THE PROBLEM: From the first line of the records down to the one that holds "abilities of the Consortium members to freely", transcribe each line exactly and add nothing.

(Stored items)
= Beginning of Section =
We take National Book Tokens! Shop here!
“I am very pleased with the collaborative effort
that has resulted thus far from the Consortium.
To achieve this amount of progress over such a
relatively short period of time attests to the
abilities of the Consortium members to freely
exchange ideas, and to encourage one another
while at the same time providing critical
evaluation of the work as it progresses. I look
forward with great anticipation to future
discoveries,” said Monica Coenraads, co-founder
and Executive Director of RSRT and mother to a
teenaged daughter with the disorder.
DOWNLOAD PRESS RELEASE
= End of Section =
ANSWER SECTION:
We take National Book Tokens! Shop here!
“I am very pleased with the collaborative effort
that has resulted thus far from the Consortium.
To achieve this amount of progress over such a
relatively short period of time attests to the
abilities of the Consortium members to freely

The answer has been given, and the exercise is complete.